Eosinophils are so-called because they have a strong affinity to the eosin component of the stains in the blood film. Normal differential count: they constitute about 1-4 % of the total leukocytic count.

LM picture

  • Nucleus: dense, bilobed, C-shaped.
  • Cytoplasm: contains large, shiny reddish granules.

EM picture

The cytoplasm contains two types of granules:

  • Large specific granules with electron-dense crystalloid core and containing major basic protein and histaminase enzyme.
  • Small azurophilic granules containing lysosomal hydrolytic enzymes.

Function of eosinophils

They migrate to the connective tissue particularly under the mucosa of the digestive, respiratory, and genito-urinary tracts as well as in the skin. Eosinophils are activated in parasitic infections. They are not phagocytic cells. The proteins in their specific granules act on the surface of the parasitic worm, forming pores in it, thus facilitating access of other lethal substances in the granules, to the parasite causing its death. They are responsible for the down-regulation of allergic immune reactions by the histaminase enzyme.


They are so-called because of their strong affinity to the basic component of the stains in the blood film. Basophils are also called mast-cells of the blood because they secrete heparin and histamine like the connective tissue mast cells. Normal differential count: they are the least numerous leukocytes, constituting about ½-1% of the total leukocytic count.

LM picture

Nucleus: bilobed, S-shaped. The nucleus is obscured by the abundant basophilic cytoplasmic granules in the cytoplasm.

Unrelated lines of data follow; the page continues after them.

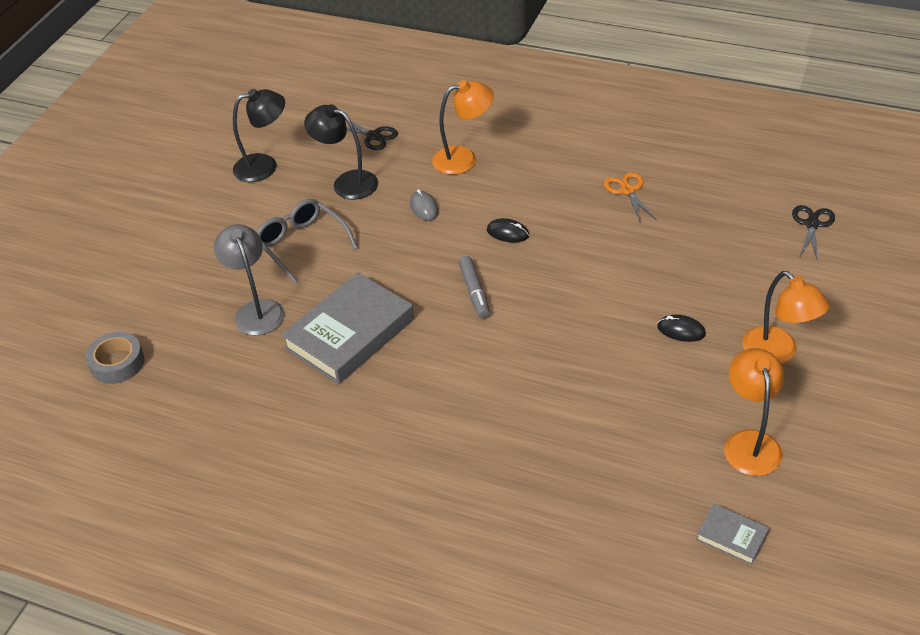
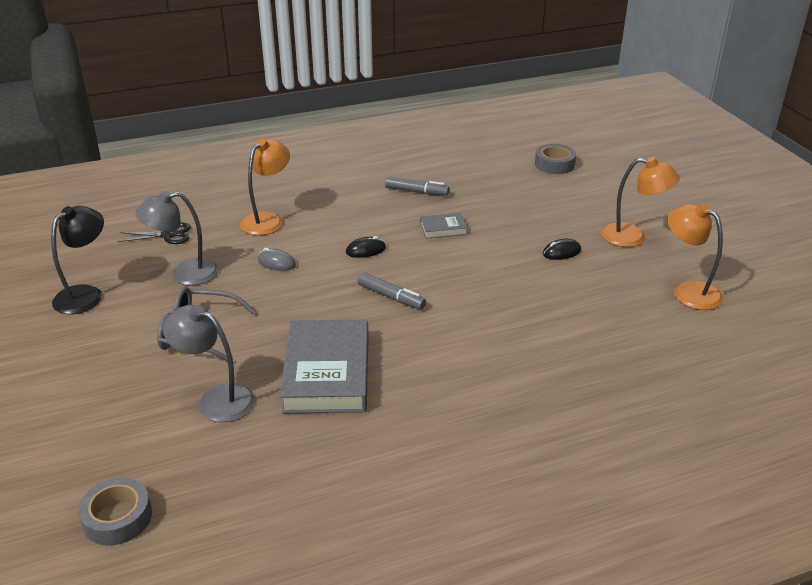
camera: 45 degrees left, 10 degrees down
(347, 182) = (184, 274): black lamp -> grey lamp
(627, 190) = (417, 192): orange scissors -> grey marker
(732, 537) = (754, 347): grey book -> grey book (443, 229)
(812, 224) = (554, 164): black scissors -> grey tape

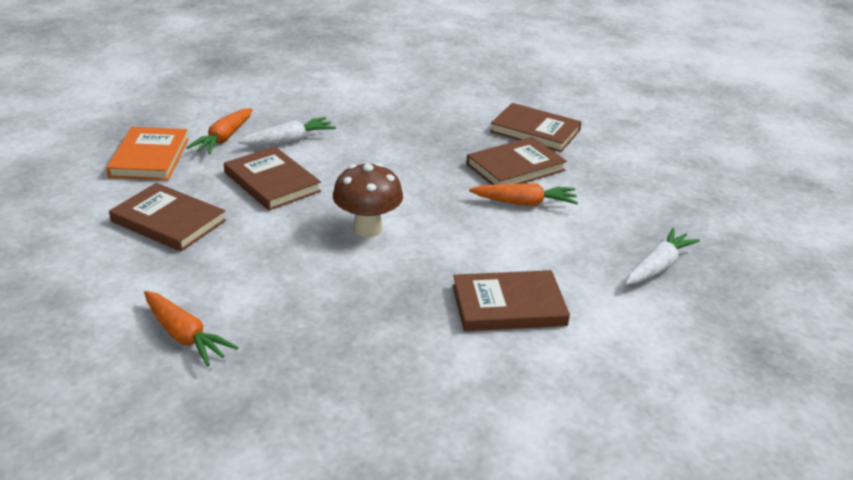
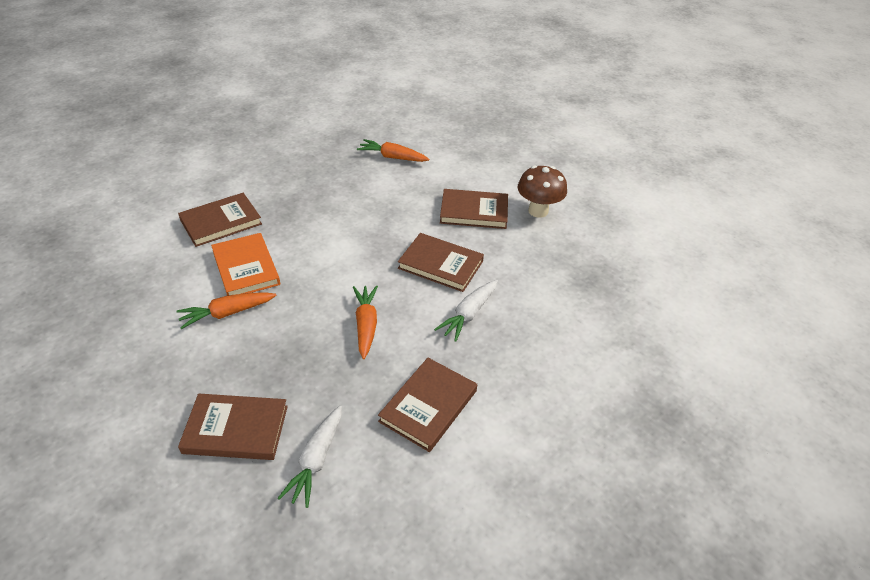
camera: 155 degrees right, 10 degrees up
(150, 157) = (550, 256): orange book -> orange book (246, 268)
(224, 138) = (522, 296): orange carrot -> orange carrot (366, 325)
(367, 229) = (341, 247): brown mushroom -> brown mushroom (538, 211)
(515, 167) = (245, 357): brown book -> brown book (428, 406)
(658, 267) = (110, 284): white carrot -> white carrot (316, 460)

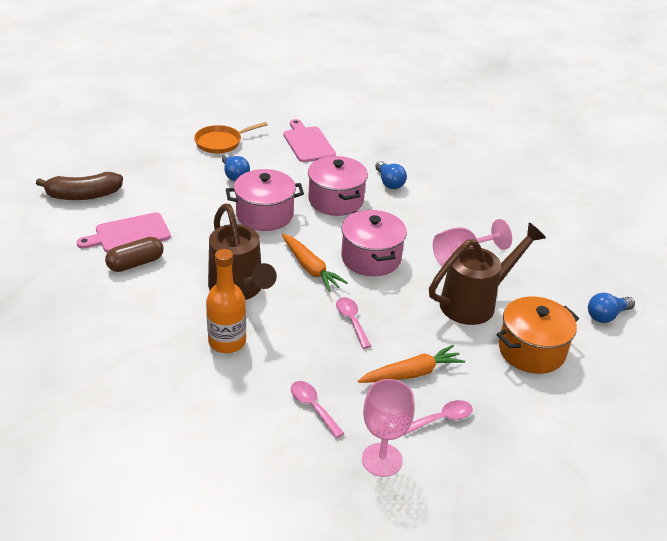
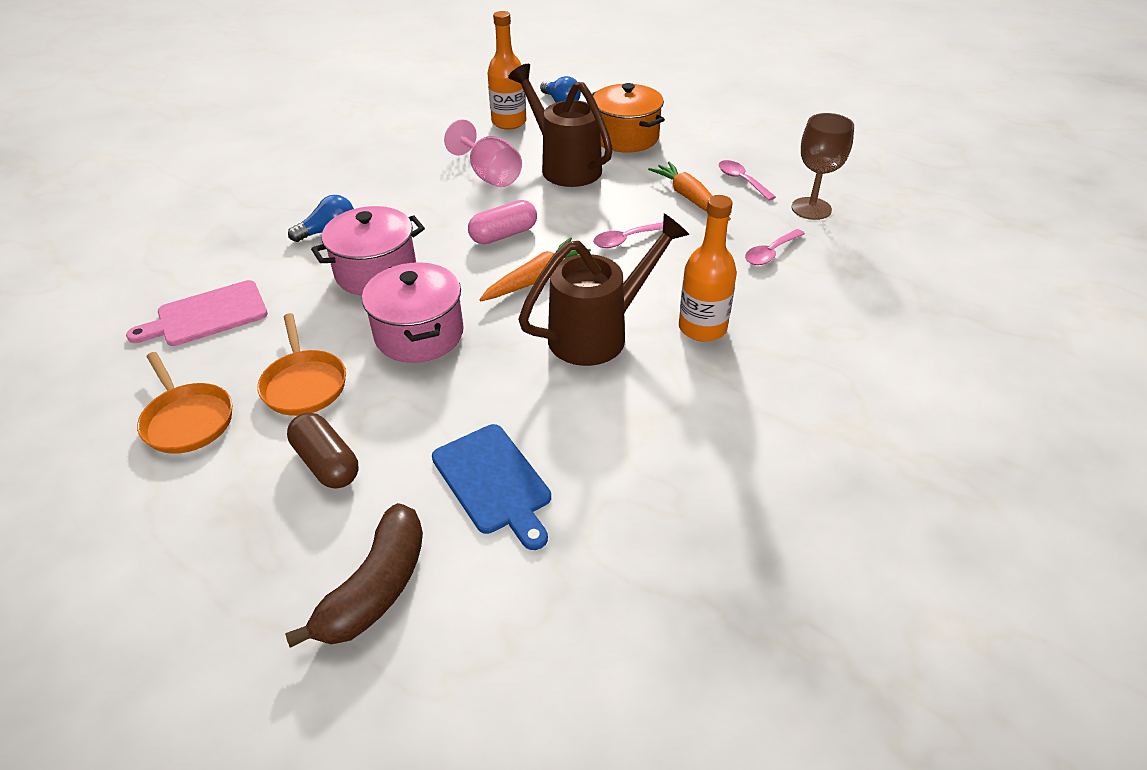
camera: 95 degrees left, 5 degrees up
(83, 195) = (376, 588): brown banana -> brown banana turned 45 degrees clockwise
(129, 234) = (494, 482): pink cutting board -> blue cutting board
(135, 263) = (571, 453): brown capsule -> brown capsule (327, 463)
(234, 175) = (304, 384): blue light bulb -> orange pan
(371, 258) = (503, 235): pink pot -> pink capsule
(382, 460) = (811, 208): pink goblet -> brown goblet
(559, 277) = (509, 122): none -> orange bottle

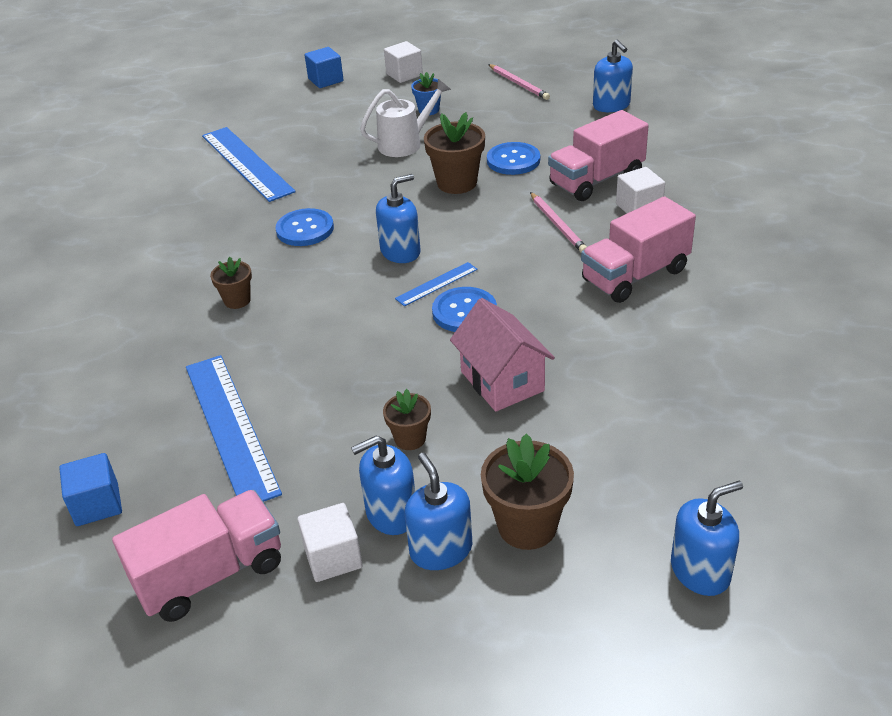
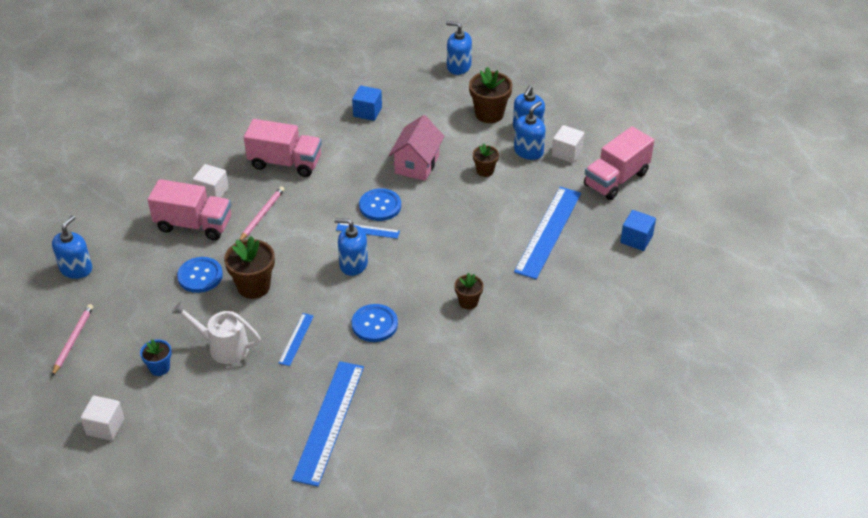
camera: 135 degrees left, 5 degrees up
(210, 574) = (616, 179): pink truck -> pink truck turned 60 degrees counterclockwise
(325, 80) = (154, 478): blue cube -> blue cube (367, 112)
(356, 181) = (296, 339): none -> blue ruler
(391, 513) = (528, 151): blue soap dispenser -> blue soap dispenser turned 75 degrees counterclockwise

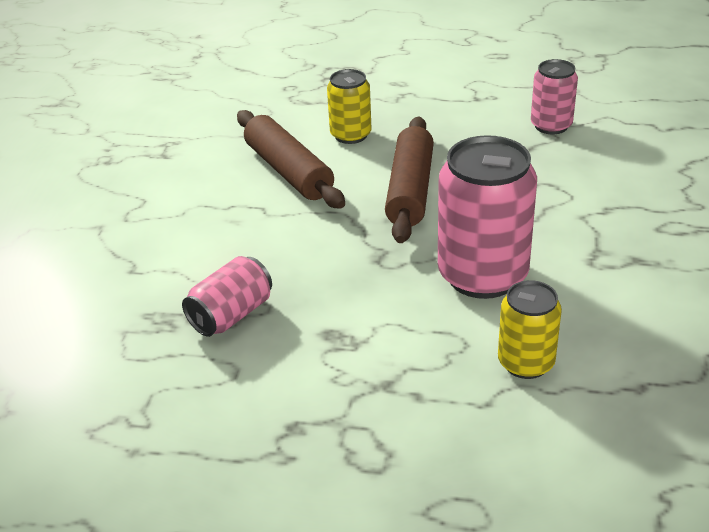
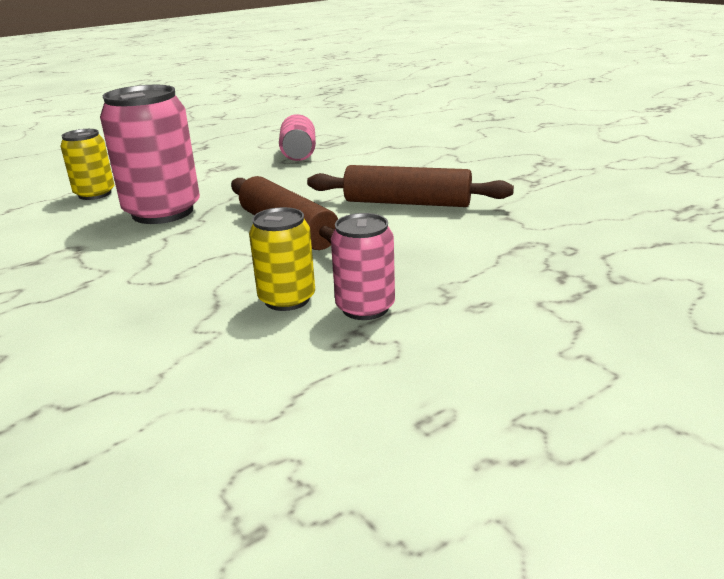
camera: 135 degrees right, 10 degrees down
(351, 135) = (415, 240): yellow can -> yellow can (287, 299)
(551, 126) = (216, 338): pink can -> pink can (365, 308)

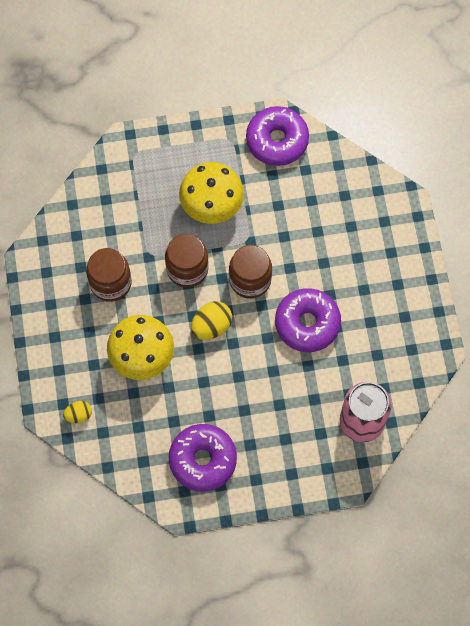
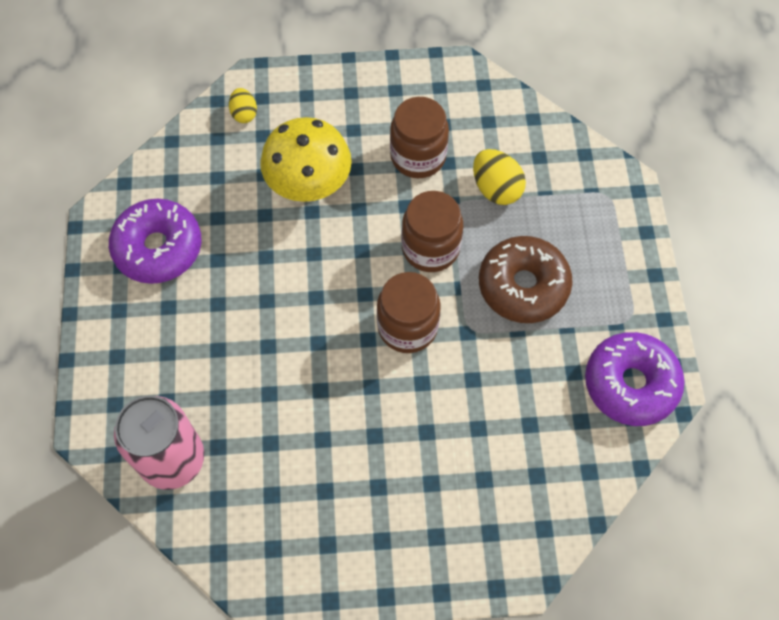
camera: 95 degrees right, 5 degrees down
(211, 326) = (343, 272): yellow egg -> yellow egg (496, 189)
(212, 207) = (523, 286): yellow mushroom -> brown donut
(307, 323) = (333, 398): purple donut -> none

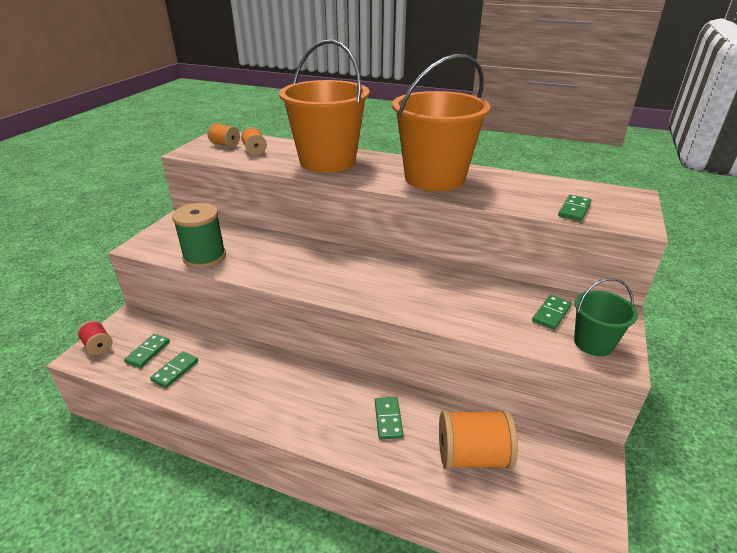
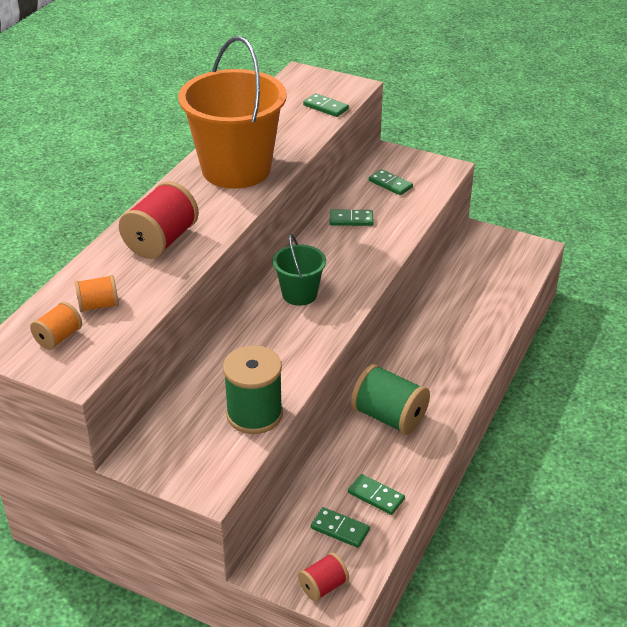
camera: 85 degrees left, 5 degrees up
(266, 377) = (389, 417): none -> green spool
(327, 161) = (161, 241): orange bucket -> red spool
(388, 419) = (446, 333): green domino -> green domino (351, 220)
(472, 456) = (483, 291): orange spool -> none
(593, 343) = (428, 173): green bucket -> green bucket (299, 294)

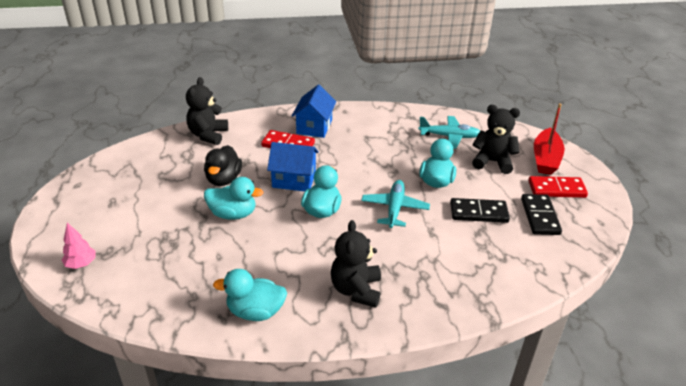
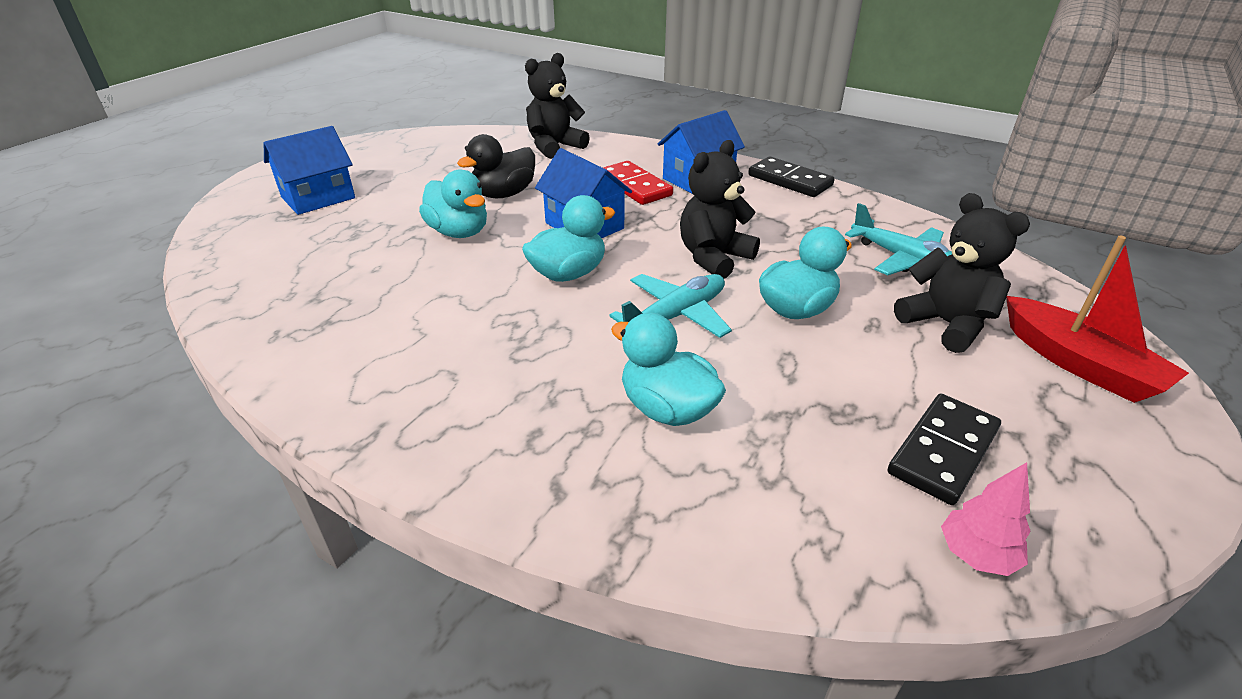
camera: 40 degrees right, 0 degrees up
(81, 264) = (251, 215): pink tree -> pink tree (976, 555)
(108, 232) = (318, 198): none -> blue house
(255, 312) = (316, 348): turquoise duck -> turquoise duck (667, 409)
(356, 290) = (466, 392): black teddy bear -> black teddy bear (714, 258)
(478, 212) = (816, 386): black domino -> black domino (790, 180)
(545, 159) = (1079, 363): red boat -> red boat turned 90 degrees counterclockwise
(556, 189) = (1044, 424): red domino -> none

When stained with toluidine blue, basophils demonstrate a metachromatic staining property where the granules appear red instead of blue because of their content of heparin (sulphated glycosaminoglycans).

EM picture

The cytoplasm contains two types of granules:

  • Large specific granules containing heparin and histamine.
  • Small azurophilic granules containing lysosomal enzymes.

Function of basophils

Basophils are similar to mast cells, they are involved in hypersensitivity reactions. The release of histamine causes vasodilatation, oedema, bronchospasm, and skin rash. The sudden release of large amounts of histamine from the granules might lead to a generalized fatal allergic reaction (anaphylaxis).